Stored data entries
--- begin ---
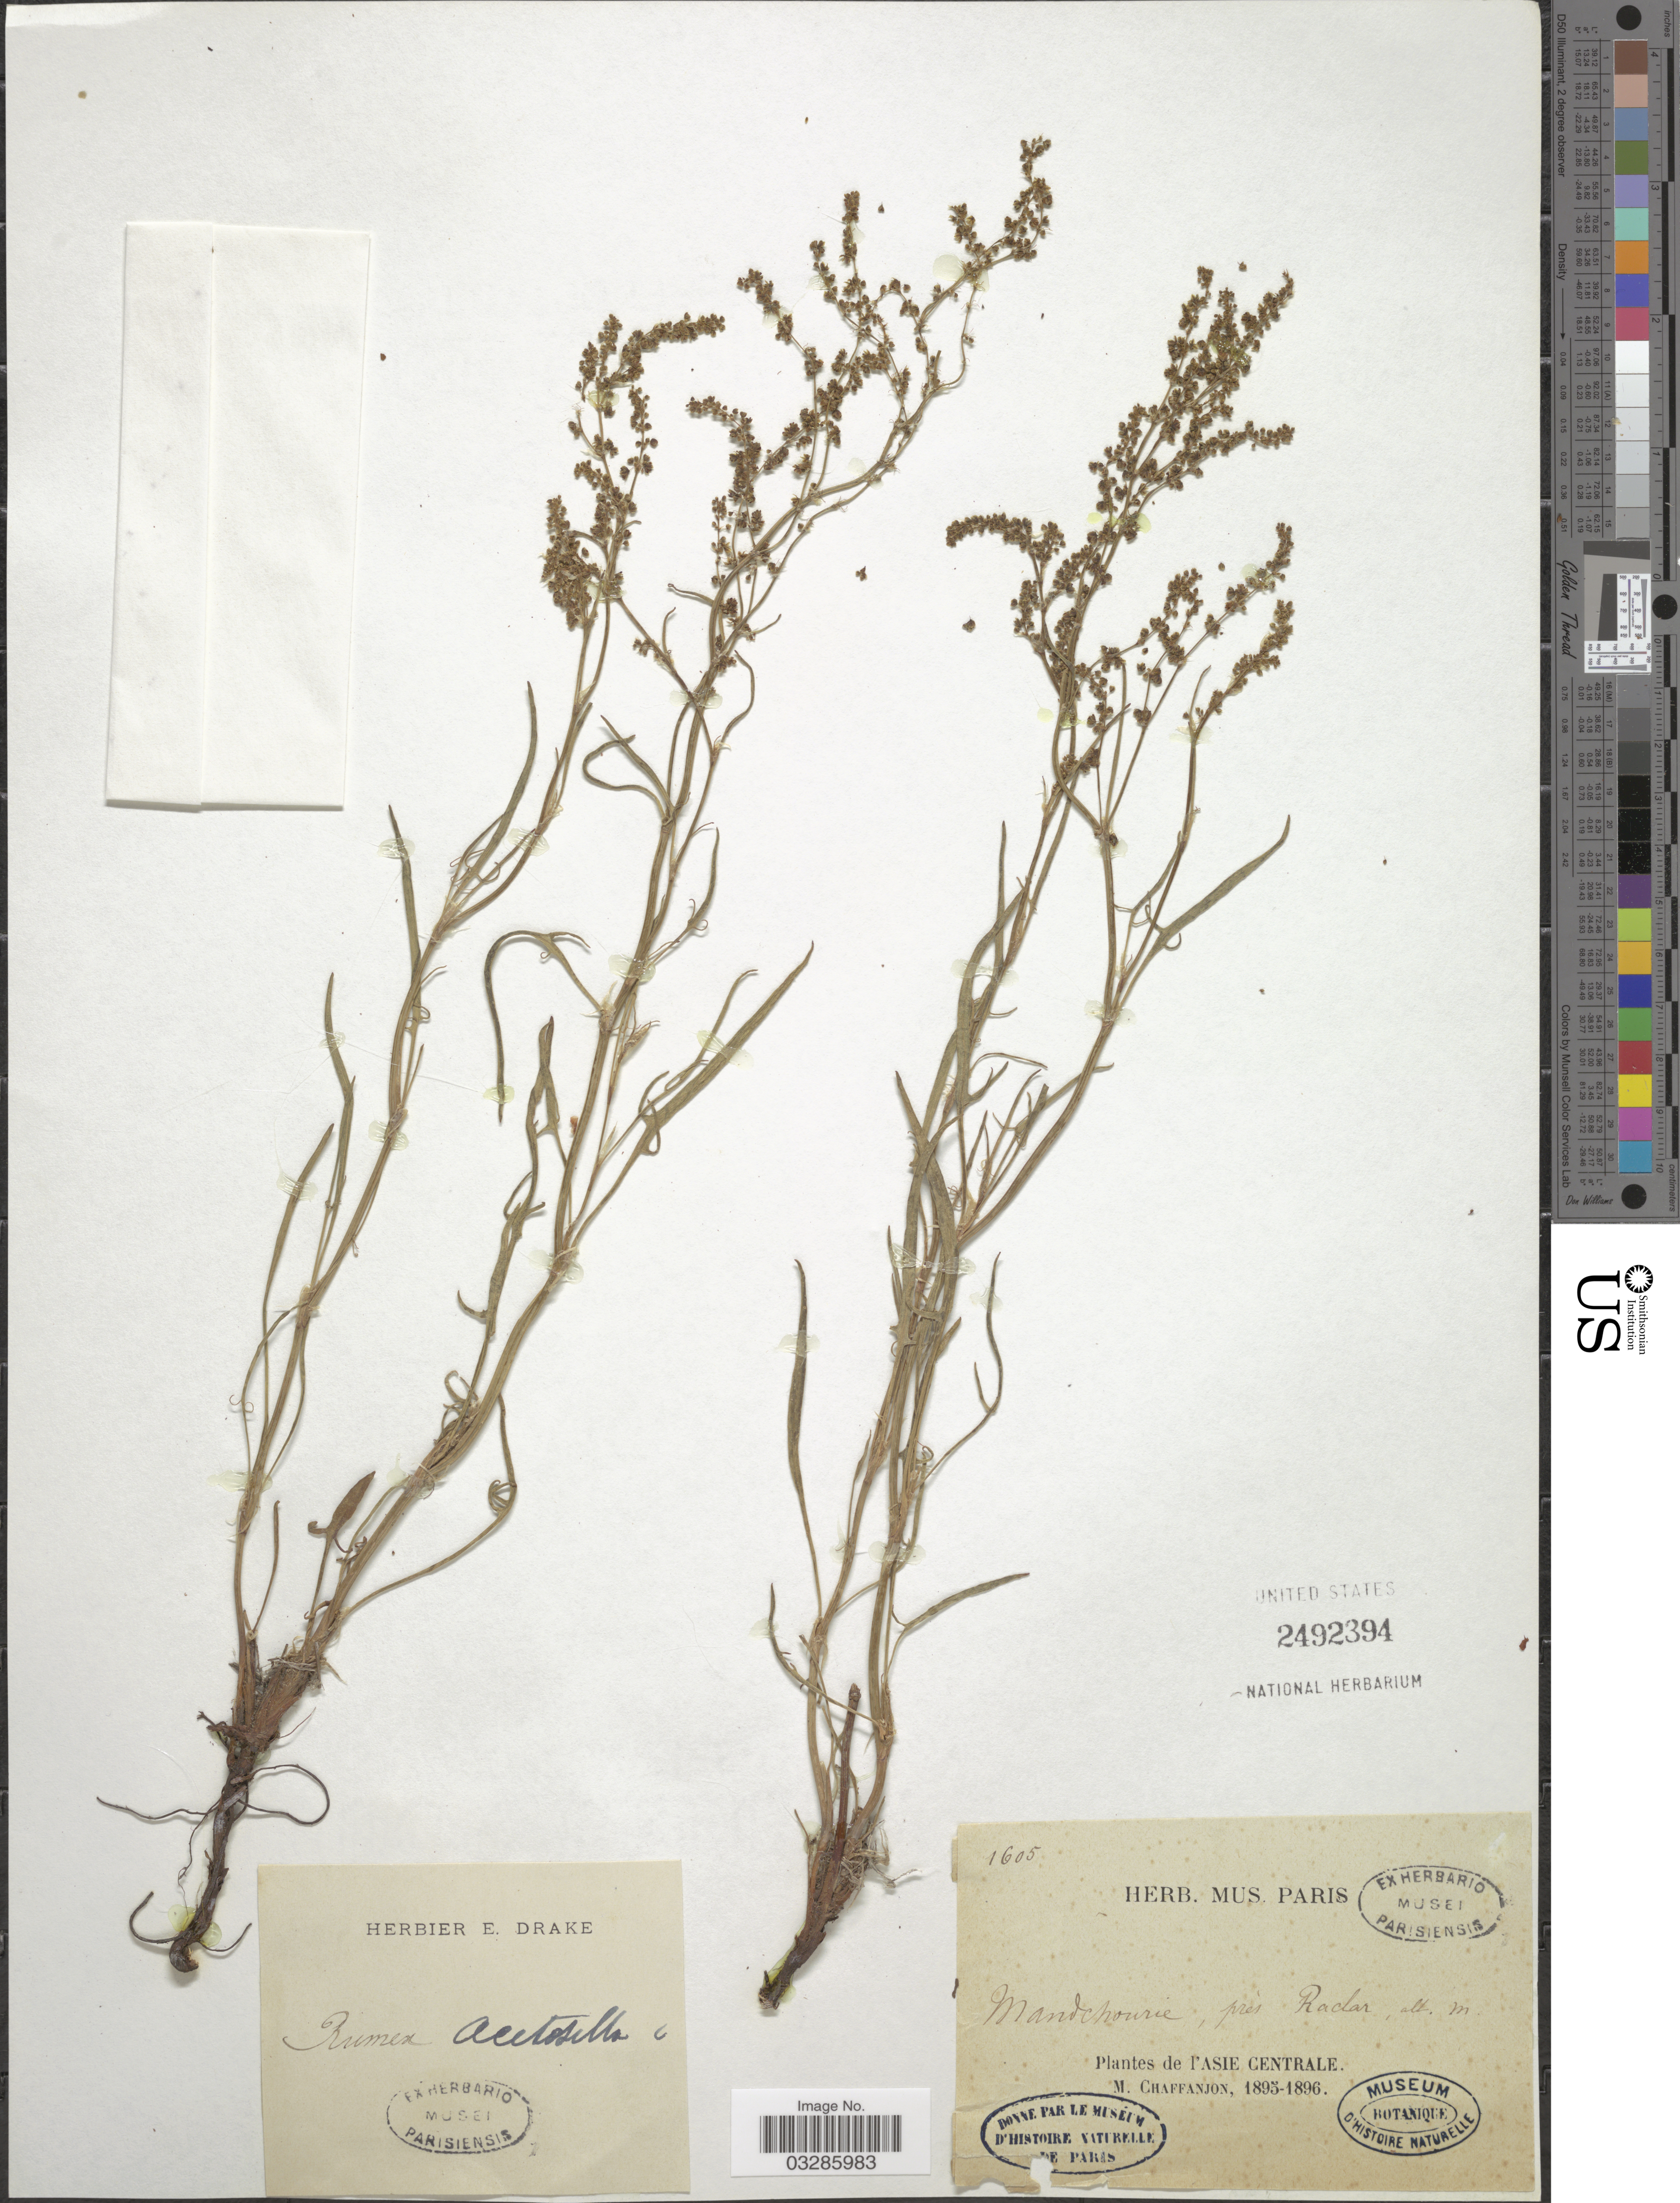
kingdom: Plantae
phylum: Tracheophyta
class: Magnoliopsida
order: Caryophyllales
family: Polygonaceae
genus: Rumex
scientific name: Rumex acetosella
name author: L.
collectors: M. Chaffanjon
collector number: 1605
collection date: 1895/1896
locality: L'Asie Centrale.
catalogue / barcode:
--- end ---
## REQUIREMENT
Change every "collection date" in the records above to "date collected", keeping everything else the same, and leave the pictures out of your answer.

## FINISHED EXERCISE
kingdom: Plantae
phylum: Tracheophyta
class: Magnoliopsida
order: Caryophyllales
family: Polygonaceae
genus: Rumex
scientific name: Rumex acetosella
name author: L.
collectors: M. Chaffanjon
collector number: 1605
date collected: 1895/1896
locality: L'Asie Centrale.
catalogue / barcode:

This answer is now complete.